But the tax collector, standing far off, would not even lift up his eyes to heaven, but beat his breast, saying, “God, be merciful to me, a sinner!” I tell you, this man went down to his house justified, rather than the other. For everyone who exalts himself will be humbled, but the one who humbles himself will be exalted.
We move on to the second character in this short parable. The first was the pharisee; the second is the tax collector. It is fascinating that in the pharisee’s prayer, after trying to receive something from God through comparison and his own works, he didn’t actually ask for anything from God. Maybe Jesus left out his request all together as sign that if our hearts are focused on “I”—or if we come to God in pride—that even if we do ask for something, ultimately He opposes this in us, and there would’ve been no point in Jesus mentioning what the Pharisee was asking for in prayer.

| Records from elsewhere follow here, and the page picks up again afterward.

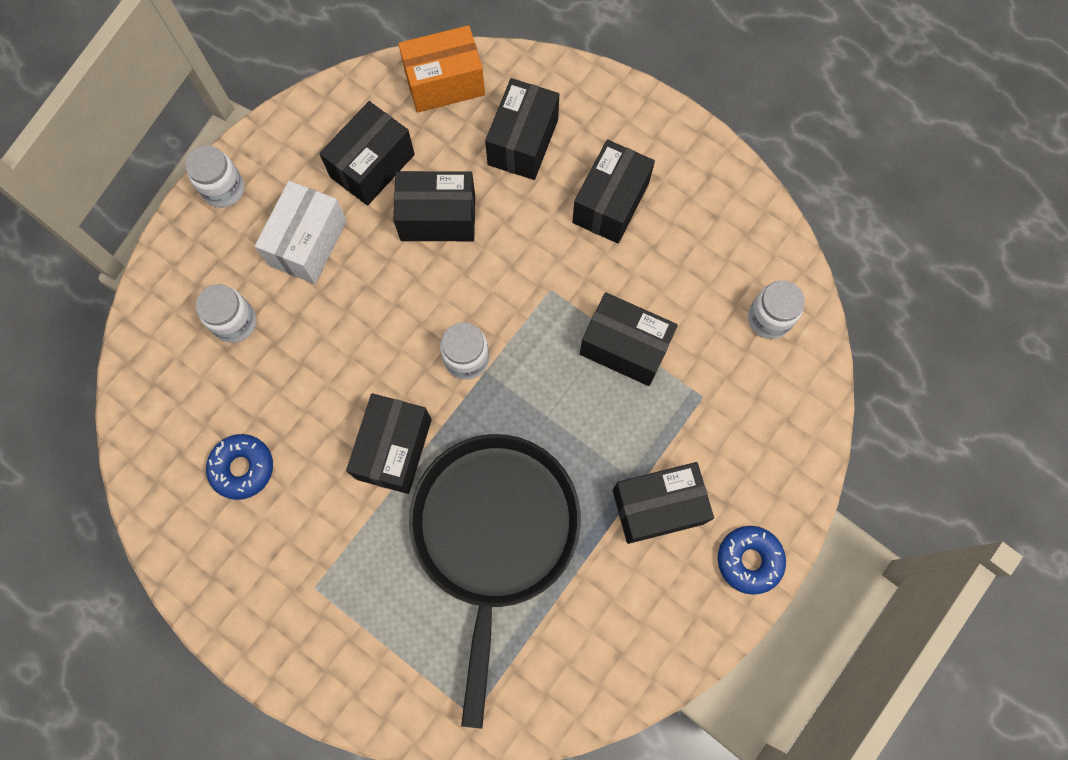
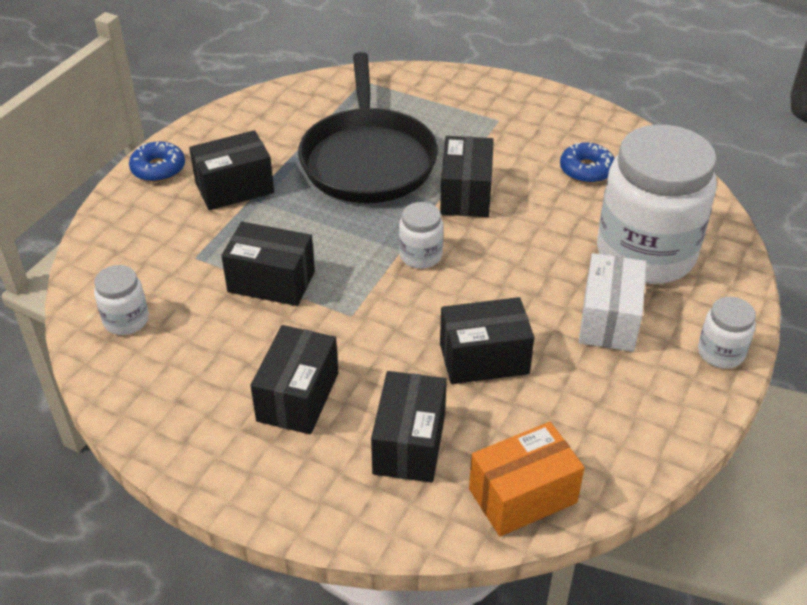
camera: 170 degrees right, 30 degrees down
(235, 322) = (645, 254): white jar -> white jar, size x2.33
(372, 166) = (573, 396): black box -> none

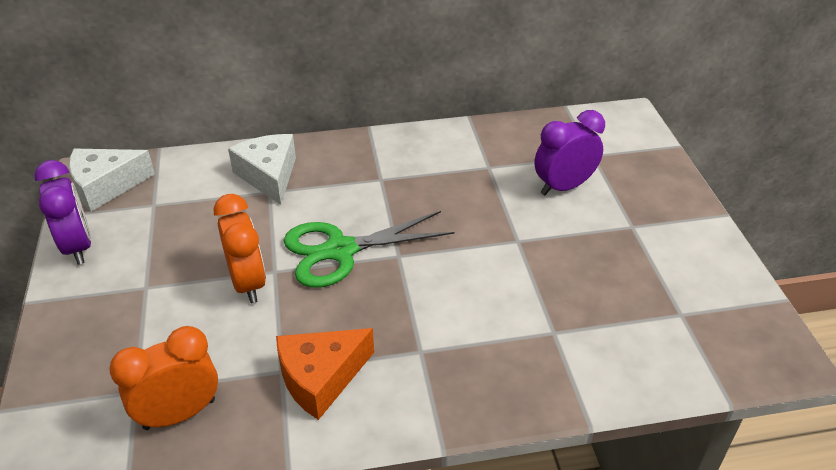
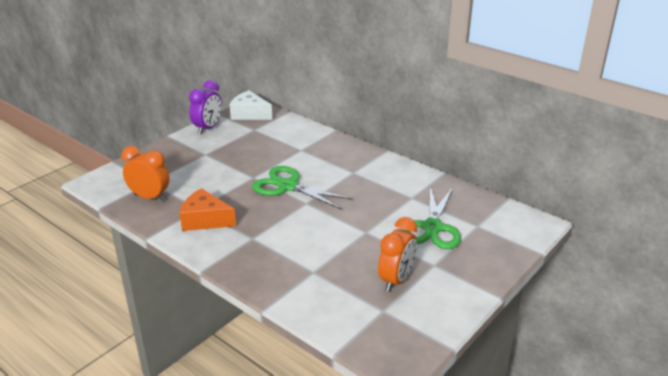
camera: 50 degrees right, 10 degrees down
(248, 283) = (237, 175): orange clock -> orange clock (396, 280)
(269, 176) = (311, 144): white cheese -> none
(563, 187) = (432, 228): purple clock -> green scissors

The tax collector, the one who would’ve been opposed by most of his fellow humans in the city, is however highlighted as the one God listens to—not because he’s a tax collector but because he comes to God in humility.
This man could hardly lift his eyes in the temple; he simply beat his chest and cried out a passionate and simple request for God’s mercy. He didn’t come with excuses. He didn’t approach with works. He didn’t approach with comparison. He simply asked for grace. The pharisee approached from a position of heart that said I deserve your favor. But this tax collector approached him with the position of heart that said, “I deserve nothing because I am a sinner—so have mercy on me.”
This parable reveals what He desires from us. No one matches up to His glory. No one is good enough. But there is something in humility that recognizes both our shortcomings and at the same time recognizes God’s abundance. It is not that we need to have our heads down in despair or disgrace every Sunday. Jesus reveals firstly the position of our hearts for salvation, but also once that we are saved, our prayers should still have that same position of humility and simple request for grace and mercy. Humility accesses the grace that makes us fully alive.
Let’s follow the example of the tax collector and humble ourselves today, asking for His empowering grace to live fully alive for Jesus, to live for His glory, to live for His fame, to live to love others into His love.